What the task asks => Collect every line of the material below that contains the word "social", and copy each one in full.

Record set =>
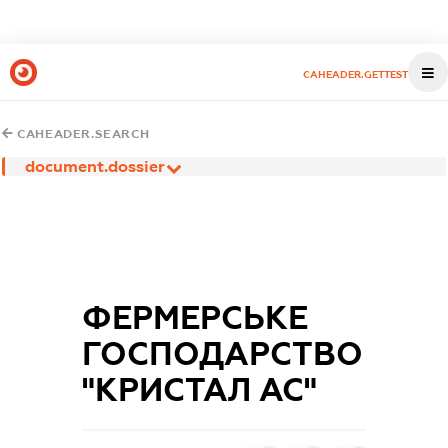
CAHEADER.GETTEST
CAHEADER.SEARCH
document.dossier
ФЕРМЕРСЬКЕ
ГОСПОДАРСТВО
"КРИСТАЛ АС"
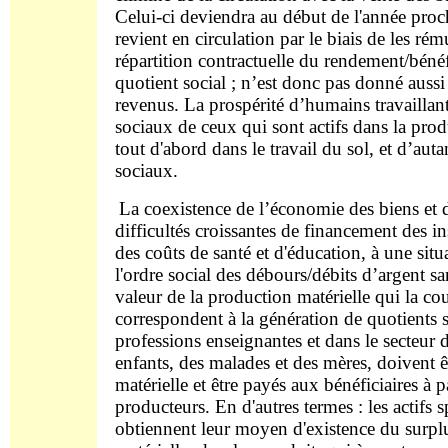
Celui-ci deviendra au début de l'année proc
revient en circulation par le biais de les ré
répartition contractuelle du rendement/béné
quotient social ; n’est donc pas donné aussi 
revenus. La prospérité d’humains travaillan
sociaux de ceux qui sont actifs dans la pr
tout d'abord dans le travail du sol, et d’aut
sociaux.
La coexistence de l’économie des biens et 
difficultés croissantes de financement des ins
des coûts de santé et d'éducation, à une sit
l'ordre social des débours/débits d’argent sa
valeur de la production matérielle qui la c
correspondent à la génération de quotients s
professions enseignantes et dans le secteur
enfants, des malades et des mères, doivent 
matérielle et être payés aux bénéficiaires à
producteurs. En d'autres termes : les actifs s
obtiennent leur moyen d'existence du surplu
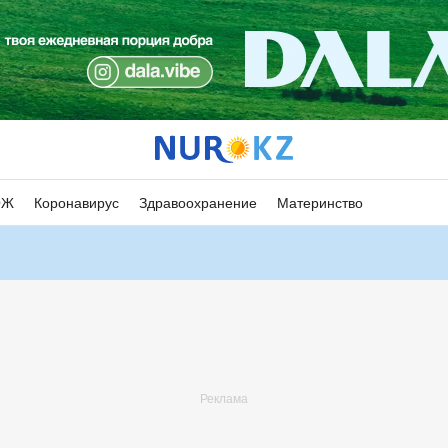
ОЖ
Коронавирус
Здравоохранение
Материнство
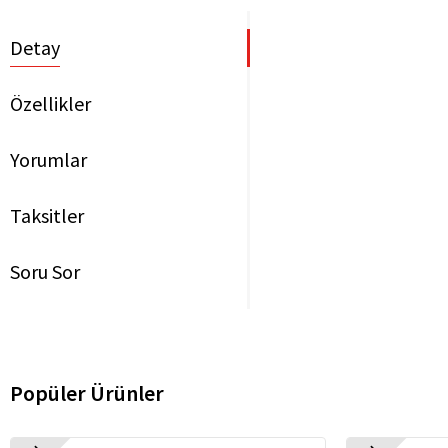
Detay
Özellikler
Yorumlar
Taksitler
Soru Sor
Popüler Ürünler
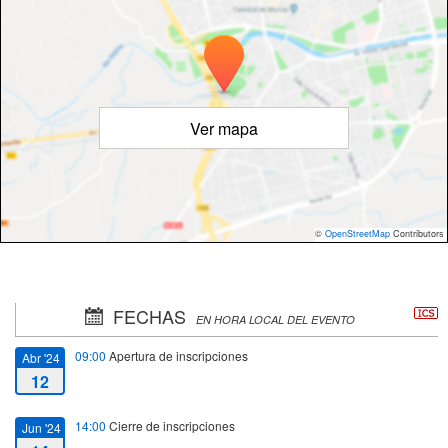
Ver mapa
©
OpenStreetMap
Contributors
FECHAS
EN HORA LOCAL DEL EVENTO
09:00
Apertura de inscripciones
Abr '24
12
14:00
Cierre de inscripciones
Jun '24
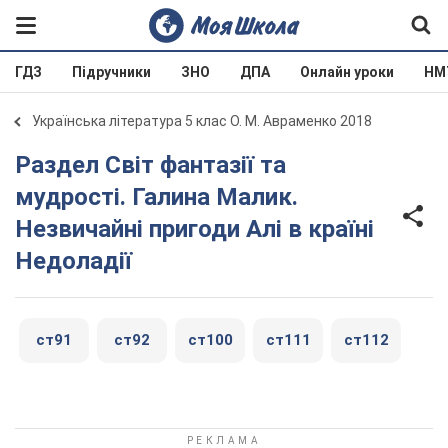
ГДЗ
Підручники
ЗНО
ДПА
Онлайн уроки
НМ
Українська література 5 клас О. М. Авраменко 2018
Раздел Світ фантазії та
мудрості. Галина Малик.
Незвичайні пригоди Алі в країні
Недоладії
ст91
ст92
ст100
ст111
ст112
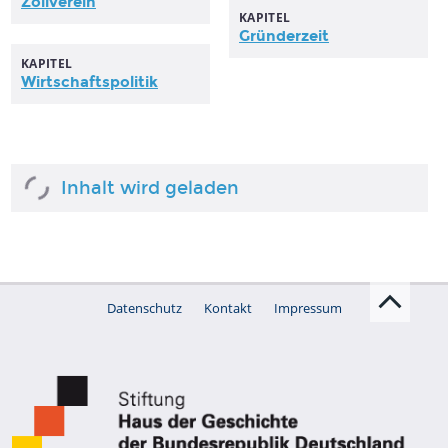
Zollverein
KAPITEL
Gründerzeit
KAPITEL
Wirtschaftspolitik
Inhalt wird geladen
Datenschutz
Kontakt
Impressum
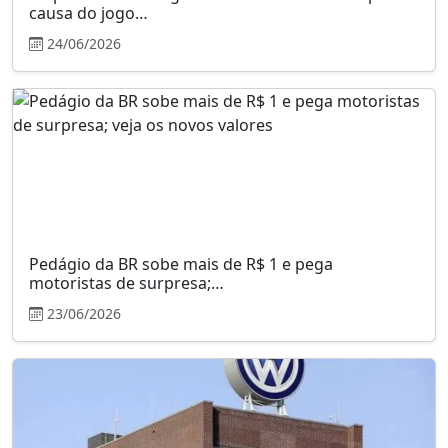
causa do jogo…
24/06/2026
Pedágio da BR sobe mais de R$ 1 e pega
motoristas de surpresa;…
23/06/2026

Your solution =>
quotient social ; n’est donc pas donné aussi 
l'ordre social des débours/débits d’argent sa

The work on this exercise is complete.